Recommended by Vince Gatton

  • Massage Envy
    12 Oct. 2020
    The physical intimacy of this premise, the extreme volubility of one of the characters, and (perhaps) your own baked-in story expectations contribute to building a terrific amount of tension here, tension that turns out to be no less real for having been so effectively misdirected. A fun and ruthless little journey.
  • AN ESTUARY
    29 Sep. 2020
    A very moving family story whose characters, plot points, and even formal devices are all more messy, complicated, and nuanced than they may at first appear. Young Isaac's pursuit of the mystery of his paternity, and his mother's ghostly magical-realist intervention/narration, are made fresh by the many surprises that lie in store for both of them. Underneath it all is a beautiful story about how love unexpressed stifles the very ability to express love, and how sticky a mother-son bond can be regardless.

    (Also: THIS IS A FIRST DRAFT???? How dare Nick Malakhov. How dare he.)
  • That Moment When ...
    29 Sep. 2020
    Well, this is a delight: an entire romantic comedy with nary a wasted word. The “just the facts” use of narration here (as opposed to fully articulated inner monologues) creates a highly theatrical, surprisingly emotional, and deeply relatable story.
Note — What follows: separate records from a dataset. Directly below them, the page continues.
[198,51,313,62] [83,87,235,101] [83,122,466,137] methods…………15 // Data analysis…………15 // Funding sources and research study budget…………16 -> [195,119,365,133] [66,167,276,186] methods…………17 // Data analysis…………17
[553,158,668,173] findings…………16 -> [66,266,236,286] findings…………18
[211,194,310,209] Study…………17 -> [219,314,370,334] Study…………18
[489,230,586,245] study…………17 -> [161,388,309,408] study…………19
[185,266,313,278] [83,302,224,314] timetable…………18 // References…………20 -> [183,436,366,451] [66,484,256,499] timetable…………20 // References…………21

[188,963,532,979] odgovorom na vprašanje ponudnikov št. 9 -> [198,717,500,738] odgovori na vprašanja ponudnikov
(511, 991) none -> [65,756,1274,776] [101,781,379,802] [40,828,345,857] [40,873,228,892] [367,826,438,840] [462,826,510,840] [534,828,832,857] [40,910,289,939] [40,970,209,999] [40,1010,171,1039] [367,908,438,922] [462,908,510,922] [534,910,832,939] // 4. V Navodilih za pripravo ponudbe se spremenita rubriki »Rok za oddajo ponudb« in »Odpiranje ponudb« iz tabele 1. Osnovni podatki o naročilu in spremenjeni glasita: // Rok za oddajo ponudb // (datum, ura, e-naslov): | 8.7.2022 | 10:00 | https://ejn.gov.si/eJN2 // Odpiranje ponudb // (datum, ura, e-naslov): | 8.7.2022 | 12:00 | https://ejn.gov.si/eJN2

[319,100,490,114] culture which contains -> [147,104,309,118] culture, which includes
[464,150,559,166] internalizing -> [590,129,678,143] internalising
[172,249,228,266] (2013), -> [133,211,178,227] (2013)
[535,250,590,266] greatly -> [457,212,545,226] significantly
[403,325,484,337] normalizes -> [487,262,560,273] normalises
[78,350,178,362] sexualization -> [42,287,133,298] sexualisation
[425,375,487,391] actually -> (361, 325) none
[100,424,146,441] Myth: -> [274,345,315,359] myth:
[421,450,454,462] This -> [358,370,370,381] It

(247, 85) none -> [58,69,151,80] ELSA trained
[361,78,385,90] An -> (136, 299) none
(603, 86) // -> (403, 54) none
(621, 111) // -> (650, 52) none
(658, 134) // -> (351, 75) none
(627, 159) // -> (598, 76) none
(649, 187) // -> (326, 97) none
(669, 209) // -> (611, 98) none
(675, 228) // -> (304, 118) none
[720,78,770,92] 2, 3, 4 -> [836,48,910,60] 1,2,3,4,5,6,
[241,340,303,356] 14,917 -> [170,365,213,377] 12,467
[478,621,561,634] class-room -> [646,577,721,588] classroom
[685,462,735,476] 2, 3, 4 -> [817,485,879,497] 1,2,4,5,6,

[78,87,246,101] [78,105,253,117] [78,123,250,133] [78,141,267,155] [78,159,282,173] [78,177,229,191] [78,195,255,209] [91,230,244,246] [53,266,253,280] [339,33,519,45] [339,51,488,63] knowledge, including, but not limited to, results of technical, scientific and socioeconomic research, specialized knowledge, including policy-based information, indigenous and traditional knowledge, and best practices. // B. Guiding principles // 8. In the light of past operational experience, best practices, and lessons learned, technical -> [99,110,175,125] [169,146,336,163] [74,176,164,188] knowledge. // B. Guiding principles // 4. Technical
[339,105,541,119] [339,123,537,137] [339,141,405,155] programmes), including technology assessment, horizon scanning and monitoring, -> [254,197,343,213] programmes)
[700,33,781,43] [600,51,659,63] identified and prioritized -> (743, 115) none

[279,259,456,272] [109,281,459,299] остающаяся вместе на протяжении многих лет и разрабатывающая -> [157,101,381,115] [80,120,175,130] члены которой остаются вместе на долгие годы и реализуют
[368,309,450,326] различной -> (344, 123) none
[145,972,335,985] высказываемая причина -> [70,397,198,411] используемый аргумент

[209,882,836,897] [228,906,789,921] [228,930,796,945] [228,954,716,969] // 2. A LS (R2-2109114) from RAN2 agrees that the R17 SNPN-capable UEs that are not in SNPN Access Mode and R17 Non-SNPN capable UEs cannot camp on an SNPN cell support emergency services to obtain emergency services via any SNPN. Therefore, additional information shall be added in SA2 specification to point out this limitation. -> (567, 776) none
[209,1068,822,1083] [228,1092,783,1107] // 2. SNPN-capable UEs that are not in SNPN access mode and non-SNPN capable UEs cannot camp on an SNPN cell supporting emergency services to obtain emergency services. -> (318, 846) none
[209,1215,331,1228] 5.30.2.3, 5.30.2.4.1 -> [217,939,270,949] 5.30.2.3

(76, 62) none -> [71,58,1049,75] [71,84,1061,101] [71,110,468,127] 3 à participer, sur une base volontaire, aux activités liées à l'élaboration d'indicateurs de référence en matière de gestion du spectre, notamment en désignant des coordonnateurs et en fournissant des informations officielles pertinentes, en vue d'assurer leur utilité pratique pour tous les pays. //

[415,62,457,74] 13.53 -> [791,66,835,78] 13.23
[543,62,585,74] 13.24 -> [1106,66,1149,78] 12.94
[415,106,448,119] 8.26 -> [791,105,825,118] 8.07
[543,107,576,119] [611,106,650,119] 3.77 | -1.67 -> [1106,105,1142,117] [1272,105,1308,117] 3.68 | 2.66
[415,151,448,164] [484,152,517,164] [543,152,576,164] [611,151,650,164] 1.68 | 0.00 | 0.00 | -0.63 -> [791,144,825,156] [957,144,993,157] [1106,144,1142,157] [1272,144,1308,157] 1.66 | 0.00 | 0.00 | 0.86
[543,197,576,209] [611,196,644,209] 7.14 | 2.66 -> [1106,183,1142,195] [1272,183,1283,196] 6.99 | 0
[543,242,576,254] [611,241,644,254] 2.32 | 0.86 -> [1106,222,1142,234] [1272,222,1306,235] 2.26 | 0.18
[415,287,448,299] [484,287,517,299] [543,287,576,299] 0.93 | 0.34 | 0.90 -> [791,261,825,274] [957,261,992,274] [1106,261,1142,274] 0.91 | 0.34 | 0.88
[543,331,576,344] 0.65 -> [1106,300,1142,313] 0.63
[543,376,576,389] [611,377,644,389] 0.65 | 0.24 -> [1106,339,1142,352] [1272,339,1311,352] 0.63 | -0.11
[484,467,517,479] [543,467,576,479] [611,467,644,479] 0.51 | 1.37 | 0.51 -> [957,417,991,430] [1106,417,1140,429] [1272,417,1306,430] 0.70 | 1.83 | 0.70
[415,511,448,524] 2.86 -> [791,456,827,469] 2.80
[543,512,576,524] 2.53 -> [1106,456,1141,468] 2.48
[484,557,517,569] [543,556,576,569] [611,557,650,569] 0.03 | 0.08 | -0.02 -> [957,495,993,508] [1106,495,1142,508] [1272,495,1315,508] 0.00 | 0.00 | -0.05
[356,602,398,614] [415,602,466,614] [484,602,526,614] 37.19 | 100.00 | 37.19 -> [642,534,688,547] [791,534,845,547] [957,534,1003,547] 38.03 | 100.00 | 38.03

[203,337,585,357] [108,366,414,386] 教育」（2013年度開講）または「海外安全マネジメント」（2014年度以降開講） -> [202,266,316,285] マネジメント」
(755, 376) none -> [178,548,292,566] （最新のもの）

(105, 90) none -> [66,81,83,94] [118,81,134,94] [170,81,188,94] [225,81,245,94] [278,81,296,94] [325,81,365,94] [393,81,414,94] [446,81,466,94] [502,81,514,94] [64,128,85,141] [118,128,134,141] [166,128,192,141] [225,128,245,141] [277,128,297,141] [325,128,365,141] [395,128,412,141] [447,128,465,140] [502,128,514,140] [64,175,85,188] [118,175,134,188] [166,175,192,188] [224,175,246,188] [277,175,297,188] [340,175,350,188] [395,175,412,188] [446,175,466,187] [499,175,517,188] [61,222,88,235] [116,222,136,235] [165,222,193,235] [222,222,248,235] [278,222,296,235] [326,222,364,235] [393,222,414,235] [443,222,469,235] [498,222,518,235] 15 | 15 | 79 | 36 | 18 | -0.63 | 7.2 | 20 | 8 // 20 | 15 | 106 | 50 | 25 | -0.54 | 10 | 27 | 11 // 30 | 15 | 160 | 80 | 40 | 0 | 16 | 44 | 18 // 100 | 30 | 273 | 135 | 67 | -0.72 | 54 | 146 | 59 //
A terrific illustration of how a gesture, a look, or a breath can speak volumes.
  • MISS MOONLITE BBQ PAGEANT
    19 Sep. 2020
    If The Miss Firecracker Contest and The Secret Garden had a baby in the holler, it would look very much like MISS MOONLITE BBQ PAGEANT, a tale of loss, healing, and BBQ concoctions. Martin shares Beth Henley’s love of oddballs and outcasts, but her people have a more Appalachian edge; in her hands, tried and true plot elements feel fresh, and generous doses of salt keep sentimentality at bay even as the characters (and this reader) go through hugely emotional journeys. Sage Martin is a young writer with a whiskey voice and an enormous, quivering heart. One to watch.
  • Airlock
    16 Sep. 2020
    This science-fiction suspense drama gives you high stakes, compelling characters, well-calibrated tensions, and moments of deeply relatable humor and vulnerability. When the old world is falling apart, the better world you strive for is suddenly in grave doubt, and your sources of information and authority can’t be trusted, how do you keep going? For a play written in 2015, it feels uncomfortably on-point here in the year 2020. My lesson: Listen to Kari Bentley-Quinn.
  • RIPPLE
    16 Sep. 2020
    How is it I'm feeling so educated about cosmic phenomena and ruthlessly (though affectionately) mocked all at once? Oh, it's because I just read RIPPLE, this delightfully funny, weird, and informative play about the nature of black holes...and actors. Excellent metatheatrical fun here from Rachael Carnes -- plus, you know, it's totally based on true events! Ancient, ancient, ANCIENT events. So that's a bonus.
  • Respects
    15 Sep. 2020
    Respect to Respects, because I genuinely laughed out loud at this. Its dark mind-frak of a premise was right up my alley, and the execution spot on. All the characters are fun and believable (well, believable to exactly the extent they're meant to be), and Hayet manages to stick a landing I did not expect but felt exactly right. Dark, hilarious, and surprisingly compassionate, this sucker is a well-constructed winner.
  • The Pineapple Line
    15 Sep. 2020
    Wait...what?

    Hold on a sec, let me read that again.

    No. Yeah. OK. Yeah, I did read that right the first time.

    Huh.

    Well.

    Whew, that was A LOT.

    Everyone's got their lines they just won't cross; and then there's Steven Hayet's Pineapple Line, a savage short comedy that tests everyone's limits. A balls-to-the-wall hoot.
  • Unburied: A Queer Horror-Comedy
    13 Sep. 2020
    A wickedly fun, self-aware, meta-theatrical Halloween treat. While skewering tired clichés about Tragic Gays, Unburied revels in a smorgasbord of horror and fantasy tropes — I detected bits of Frankenstein, Murder By Death, The Eyre Affair, and Deathtrap, to name a few — while scratching at bigger questions about some gay people’s strained relationship to their own sense of identity. Good, murderous fun.
  • Use Your Noodles
    8 Sep. 2020
    This charming-as-hell short play shows Steven Strafford’s keen eye and capable hand. The banter is witty, the characters are likable, the metaphors are self-conscious yet astute, and the revelations are well-timed and -executed. Tremendously actable with clear intentions and stakes, this sly rom-com left me smiling, and utterly disarmed.